An aged Jew dies and ascends to heaven. Upon meeting God, he asks, "When will there be a Jewish president?" God answers: "Not in your lifetime." "And when will there be a black president?" inquires the recently deceased. "Not in my lifetime," replies the deity.
A joke, said Nietzsche, is the epitaph on the death of a feeling, and that feeling of shrugging hopelessness is, we can all agree, long gone. It may well be the case that in four or eight years time, Obama will leave office with many clamoring for the end to presidential term limits. Alternatively, there may be a large and loud chorus wishing him well but in a hurry to welcome the first female chief executive, or yet another prosaic but genial male WASP. Today’s ceremony has all the uncomfortable features of a royal investiture; little acknowledged amid the kitsch trinkets, the Top 40 serenades and the endless queques of hungry historical witnesses in Washington is that this is an employee’s first day on the job. The man himself is still very much a blank canvas, which is why his many votaries — as well as recent converts — can find whatever it is they’re looking for on it, owing to their own individual brushstrokes.

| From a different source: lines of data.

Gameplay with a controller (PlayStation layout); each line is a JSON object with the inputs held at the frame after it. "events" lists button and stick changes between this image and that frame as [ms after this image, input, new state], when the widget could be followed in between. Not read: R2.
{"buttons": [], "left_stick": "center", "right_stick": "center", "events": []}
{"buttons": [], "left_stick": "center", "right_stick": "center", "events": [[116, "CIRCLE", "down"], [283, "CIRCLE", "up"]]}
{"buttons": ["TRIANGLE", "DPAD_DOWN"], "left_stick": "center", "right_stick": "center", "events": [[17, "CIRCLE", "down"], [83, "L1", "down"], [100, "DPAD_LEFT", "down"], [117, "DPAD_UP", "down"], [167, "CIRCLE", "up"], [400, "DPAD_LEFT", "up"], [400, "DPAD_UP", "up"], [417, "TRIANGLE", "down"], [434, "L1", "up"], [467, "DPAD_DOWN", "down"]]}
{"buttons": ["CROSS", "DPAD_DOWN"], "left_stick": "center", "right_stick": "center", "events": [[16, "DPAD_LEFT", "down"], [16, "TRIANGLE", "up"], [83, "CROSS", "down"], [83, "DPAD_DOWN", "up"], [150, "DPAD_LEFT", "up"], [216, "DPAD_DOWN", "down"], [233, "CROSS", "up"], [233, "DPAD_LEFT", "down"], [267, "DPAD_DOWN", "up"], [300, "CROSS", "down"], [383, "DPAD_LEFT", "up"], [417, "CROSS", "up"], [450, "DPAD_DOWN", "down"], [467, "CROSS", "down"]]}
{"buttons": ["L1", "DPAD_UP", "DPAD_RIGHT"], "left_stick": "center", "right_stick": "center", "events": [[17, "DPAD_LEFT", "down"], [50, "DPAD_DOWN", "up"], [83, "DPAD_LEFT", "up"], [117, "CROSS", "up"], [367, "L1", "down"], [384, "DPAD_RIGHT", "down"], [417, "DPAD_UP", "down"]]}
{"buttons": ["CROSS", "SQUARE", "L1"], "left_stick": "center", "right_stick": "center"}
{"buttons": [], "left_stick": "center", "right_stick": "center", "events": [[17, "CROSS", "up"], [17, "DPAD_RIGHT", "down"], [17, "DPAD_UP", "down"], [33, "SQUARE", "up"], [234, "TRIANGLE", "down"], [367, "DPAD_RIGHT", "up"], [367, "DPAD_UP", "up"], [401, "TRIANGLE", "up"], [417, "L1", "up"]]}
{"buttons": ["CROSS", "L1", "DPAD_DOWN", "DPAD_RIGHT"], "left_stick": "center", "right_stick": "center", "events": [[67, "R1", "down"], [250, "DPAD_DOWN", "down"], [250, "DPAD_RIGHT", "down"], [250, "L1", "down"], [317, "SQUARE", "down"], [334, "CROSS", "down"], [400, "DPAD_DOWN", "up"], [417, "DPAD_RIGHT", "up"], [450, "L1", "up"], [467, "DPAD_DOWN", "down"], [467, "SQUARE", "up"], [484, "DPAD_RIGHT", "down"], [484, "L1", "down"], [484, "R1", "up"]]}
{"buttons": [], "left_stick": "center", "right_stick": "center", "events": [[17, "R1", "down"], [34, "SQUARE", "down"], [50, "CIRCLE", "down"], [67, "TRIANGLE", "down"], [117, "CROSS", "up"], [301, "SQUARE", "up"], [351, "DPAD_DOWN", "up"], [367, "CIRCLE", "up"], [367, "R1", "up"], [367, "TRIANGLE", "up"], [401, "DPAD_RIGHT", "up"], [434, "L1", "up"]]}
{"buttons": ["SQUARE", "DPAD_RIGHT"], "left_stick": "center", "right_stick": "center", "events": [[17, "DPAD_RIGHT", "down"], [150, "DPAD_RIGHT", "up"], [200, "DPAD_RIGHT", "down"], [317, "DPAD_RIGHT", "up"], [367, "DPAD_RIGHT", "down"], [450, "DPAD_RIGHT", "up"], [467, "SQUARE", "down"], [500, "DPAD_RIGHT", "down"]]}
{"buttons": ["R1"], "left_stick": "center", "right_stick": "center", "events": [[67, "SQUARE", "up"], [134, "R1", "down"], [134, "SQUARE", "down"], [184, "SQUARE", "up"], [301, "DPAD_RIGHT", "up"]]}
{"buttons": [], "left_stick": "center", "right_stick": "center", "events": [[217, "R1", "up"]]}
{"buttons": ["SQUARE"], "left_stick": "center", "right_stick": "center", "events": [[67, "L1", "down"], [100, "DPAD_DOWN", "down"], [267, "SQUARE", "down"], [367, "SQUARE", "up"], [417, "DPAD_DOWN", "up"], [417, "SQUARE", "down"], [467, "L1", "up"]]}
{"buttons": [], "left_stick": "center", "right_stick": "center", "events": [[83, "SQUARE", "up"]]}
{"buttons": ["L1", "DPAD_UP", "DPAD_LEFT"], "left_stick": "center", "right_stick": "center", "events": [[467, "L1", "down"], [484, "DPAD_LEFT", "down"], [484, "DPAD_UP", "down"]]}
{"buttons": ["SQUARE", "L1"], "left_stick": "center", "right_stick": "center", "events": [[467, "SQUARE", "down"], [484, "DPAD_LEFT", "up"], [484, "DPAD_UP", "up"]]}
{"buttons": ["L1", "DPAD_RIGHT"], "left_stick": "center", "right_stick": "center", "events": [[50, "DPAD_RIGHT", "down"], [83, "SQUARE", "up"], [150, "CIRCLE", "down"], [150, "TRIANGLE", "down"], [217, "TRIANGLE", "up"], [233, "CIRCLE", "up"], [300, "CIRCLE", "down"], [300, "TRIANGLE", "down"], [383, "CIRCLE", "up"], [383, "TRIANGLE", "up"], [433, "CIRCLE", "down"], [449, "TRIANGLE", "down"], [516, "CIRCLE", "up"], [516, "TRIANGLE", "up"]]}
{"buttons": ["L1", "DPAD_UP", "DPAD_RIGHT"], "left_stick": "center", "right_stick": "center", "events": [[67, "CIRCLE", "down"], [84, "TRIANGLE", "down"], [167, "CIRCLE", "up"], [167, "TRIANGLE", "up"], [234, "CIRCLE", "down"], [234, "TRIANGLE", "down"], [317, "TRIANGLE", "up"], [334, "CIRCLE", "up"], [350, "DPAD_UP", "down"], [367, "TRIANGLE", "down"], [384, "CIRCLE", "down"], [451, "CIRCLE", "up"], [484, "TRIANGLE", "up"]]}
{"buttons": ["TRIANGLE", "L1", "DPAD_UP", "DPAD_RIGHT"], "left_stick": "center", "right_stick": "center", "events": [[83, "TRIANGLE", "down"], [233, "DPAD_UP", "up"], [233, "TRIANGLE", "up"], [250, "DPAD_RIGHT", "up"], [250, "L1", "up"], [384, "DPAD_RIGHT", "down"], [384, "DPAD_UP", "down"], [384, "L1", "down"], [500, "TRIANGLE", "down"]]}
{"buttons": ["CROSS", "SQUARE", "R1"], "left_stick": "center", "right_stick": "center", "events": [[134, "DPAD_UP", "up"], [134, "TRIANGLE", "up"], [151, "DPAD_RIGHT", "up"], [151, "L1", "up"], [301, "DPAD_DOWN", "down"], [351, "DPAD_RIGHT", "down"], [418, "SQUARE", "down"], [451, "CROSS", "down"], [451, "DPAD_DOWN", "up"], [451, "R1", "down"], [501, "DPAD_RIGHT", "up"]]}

I wasn’t entirely sold on Obama when I voted for him (I bought in a foreclosure market), and it still remains to be seen whether his dual defeats of a formidable primary rival, and a not-so-formidable general election rival, were indications of great political skill or harbingers of true leadership. (More than one shrewd commentator has remarked on Obama’s unmistakable gift of good fortune; just try tallying up all the eerily near-miss events that led to this moment.) One advantage he has right from the start is knowing almost exactly what he’ll be up against: two wars, an economy in ruin, a nuclearized North Korea and Iran, the refurbishing of the American "brand," and… what else? Oh yes, the inevitability of another act of hideous holy violence on these shores, which may, through no immediate fault of his own, happen on his watch. What surprises after the blood-brutal dawn of the 21st century apart from the landing of extraterrestrials?
Next stop, optimism rehab. I say this copping to my own feelings of sentimentality, knowing that on this frigid winter’s day, a major stain on our republic is effectively washed clean, almost two hundred years after the birth of Abraham Lincoln, and forty-five years after the moral ascendancy of Martin Luther King.
Poetry can do justice, it’s true, but any critic worth his salt will tell you it more often specializes in bathos. Let us hope that our most literary modern commander-in-chief never loses sight of the fact.